What to produce:
Reproduce the lines of the records from the beginning through the line containing "productiva del procesamiento", with every "Chaco" swapped for "Corrientes" and all else unchanged.

↓↓↓

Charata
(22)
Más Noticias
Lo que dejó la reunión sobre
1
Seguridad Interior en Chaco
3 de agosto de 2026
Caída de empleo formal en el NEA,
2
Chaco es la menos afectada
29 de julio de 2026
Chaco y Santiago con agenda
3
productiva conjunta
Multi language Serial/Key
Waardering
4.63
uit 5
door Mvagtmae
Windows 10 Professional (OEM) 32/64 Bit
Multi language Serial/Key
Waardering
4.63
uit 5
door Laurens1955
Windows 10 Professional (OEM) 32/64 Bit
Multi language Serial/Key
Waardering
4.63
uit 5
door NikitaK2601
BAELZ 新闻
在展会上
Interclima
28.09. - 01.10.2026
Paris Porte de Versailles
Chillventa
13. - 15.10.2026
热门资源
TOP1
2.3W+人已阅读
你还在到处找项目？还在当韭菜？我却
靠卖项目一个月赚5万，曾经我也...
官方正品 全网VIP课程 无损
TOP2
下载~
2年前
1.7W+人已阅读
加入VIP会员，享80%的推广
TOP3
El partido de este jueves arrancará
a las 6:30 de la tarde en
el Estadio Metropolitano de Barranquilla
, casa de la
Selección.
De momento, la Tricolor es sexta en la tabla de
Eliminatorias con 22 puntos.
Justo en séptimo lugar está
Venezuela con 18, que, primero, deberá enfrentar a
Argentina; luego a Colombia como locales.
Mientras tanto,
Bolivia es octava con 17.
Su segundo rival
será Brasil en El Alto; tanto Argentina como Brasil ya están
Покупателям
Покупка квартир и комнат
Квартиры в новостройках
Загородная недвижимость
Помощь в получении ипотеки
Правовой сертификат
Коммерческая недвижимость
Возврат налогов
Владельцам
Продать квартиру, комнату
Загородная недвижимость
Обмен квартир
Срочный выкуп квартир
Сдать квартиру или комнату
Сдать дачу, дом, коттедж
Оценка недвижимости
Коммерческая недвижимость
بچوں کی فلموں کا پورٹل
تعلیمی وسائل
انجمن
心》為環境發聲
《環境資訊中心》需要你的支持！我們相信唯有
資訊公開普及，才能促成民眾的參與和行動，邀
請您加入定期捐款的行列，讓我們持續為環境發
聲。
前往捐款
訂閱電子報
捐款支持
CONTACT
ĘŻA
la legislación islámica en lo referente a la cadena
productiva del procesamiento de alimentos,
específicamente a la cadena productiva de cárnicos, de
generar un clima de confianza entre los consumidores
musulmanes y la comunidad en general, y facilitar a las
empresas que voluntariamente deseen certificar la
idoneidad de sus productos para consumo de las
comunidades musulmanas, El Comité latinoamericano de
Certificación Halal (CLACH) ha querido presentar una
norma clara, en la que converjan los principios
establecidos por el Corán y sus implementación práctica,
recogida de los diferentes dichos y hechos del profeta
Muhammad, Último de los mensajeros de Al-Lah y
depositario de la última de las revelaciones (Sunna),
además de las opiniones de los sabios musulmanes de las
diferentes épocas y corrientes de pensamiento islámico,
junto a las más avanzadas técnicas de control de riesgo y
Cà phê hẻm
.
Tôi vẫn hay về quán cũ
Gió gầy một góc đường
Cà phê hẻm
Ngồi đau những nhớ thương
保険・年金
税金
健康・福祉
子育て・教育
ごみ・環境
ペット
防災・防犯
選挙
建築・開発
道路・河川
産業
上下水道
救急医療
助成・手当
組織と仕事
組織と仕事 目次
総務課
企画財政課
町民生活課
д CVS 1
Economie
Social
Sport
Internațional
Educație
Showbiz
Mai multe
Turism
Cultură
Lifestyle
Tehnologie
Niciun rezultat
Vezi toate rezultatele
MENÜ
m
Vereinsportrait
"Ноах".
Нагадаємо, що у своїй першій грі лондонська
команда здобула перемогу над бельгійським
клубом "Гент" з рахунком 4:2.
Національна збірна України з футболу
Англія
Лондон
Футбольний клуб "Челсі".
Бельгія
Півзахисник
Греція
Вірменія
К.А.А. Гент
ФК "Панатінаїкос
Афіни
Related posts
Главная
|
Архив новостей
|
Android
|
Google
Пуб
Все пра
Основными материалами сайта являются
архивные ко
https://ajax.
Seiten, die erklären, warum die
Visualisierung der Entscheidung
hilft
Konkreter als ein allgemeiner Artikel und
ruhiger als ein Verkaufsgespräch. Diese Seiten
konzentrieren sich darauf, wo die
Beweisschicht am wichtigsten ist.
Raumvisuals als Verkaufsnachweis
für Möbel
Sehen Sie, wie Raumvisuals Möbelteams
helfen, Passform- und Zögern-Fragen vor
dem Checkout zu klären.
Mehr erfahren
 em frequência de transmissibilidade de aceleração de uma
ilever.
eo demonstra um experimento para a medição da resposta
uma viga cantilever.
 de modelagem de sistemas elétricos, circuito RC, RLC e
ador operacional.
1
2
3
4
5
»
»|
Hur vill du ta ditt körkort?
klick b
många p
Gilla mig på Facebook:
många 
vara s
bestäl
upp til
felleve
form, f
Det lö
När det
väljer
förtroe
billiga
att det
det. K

↑↑↑

Result of the exercise:
Charata
(22)
Más Noticias
Lo que dejó la reunión sobre
1
Seguridad Interior en Corrientes
3 de agosto de 2026
Caída de empleo formal en el NEA,
2
Corrientes es la menos afectada
29 de julio de 2026
Corrientes y Santiago con agenda
3
productiva conjunta
Multi language Serial/Key
Waardering
4.63
uit 5
door Mvagtmae
Windows 10 Professional (OEM) 32/64 Bit
Multi language Serial/Key
Waardering
4.63
uit 5
door Laurens1955
Windows 10 Professional (OEM) 32/64 Bit
Multi language Serial/Key
Waardering
4.63
uit 5
door NikitaK2601
BAELZ 新闻
在展会上
Interclima
28.09. - 01.10.2026
Paris Porte de Versailles
Chillventa
13. - 15.10.2026
热门资源
TOP1
2.3W+人已阅读
你还在到处找项目？还在当韭菜？我却
靠卖项目一个月赚5万，曾经我也...
官方正品 全网VIP课程 无损
TOP2
下载~
2年前
1.7W+人已阅读
加入VIP会员，享80%的推广
TOP3
El partido de este jueves arrancará
a las 6:30 de la tarde en
el Estadio Metropolitano de Barranquilla
, casa de la
Selección.
De momento, la Tricolor es sexta en la tabla de
Eliminatorias con 22 puntos.
Justo en séptimo lugar está
Venezuela con 18, que, primero, deberá enfrentar a
Argentina; luego a Colombia como locales.
Mientras tanto,
Bolivia es octava con 17.
Su segundo rival
será Brasil en El Alto; tanto Argentina como Brasil ya están
Покупателям
Покупка квартир и комнат
Квартиры в новостройках
Загородная недвижимость
Помощь в получении ипотеки
Правовой сертификат
Коммерческая недвижимость
Возврат налогов
Владельцам
Продать квартиру, комнату
Загородная недвижимость
Обмен квартир
Срочный выкуп квартир
Сдать квартиру или комнату
Сдать дачу, дом, коттедж
Оценка недвижимости
Коммерческая недвижимость
بچوں کی فلموں کا پورٹل
تعلیمی وسائل
انجمن
心》為環境發聲
《環境資訊中心》需要你的支持！我們相信唯有
資訊公開普及，才能促成民眾的參與和行動，邀
請您加入定期捐款的行列，讓我們持續為環境發
聲。
前往捐款
訂閱電子報
捐款支持
CONTACT
ĘŻA
la legislación islámica en lo referente a la cadena
productiva del procesamiento de alimentos,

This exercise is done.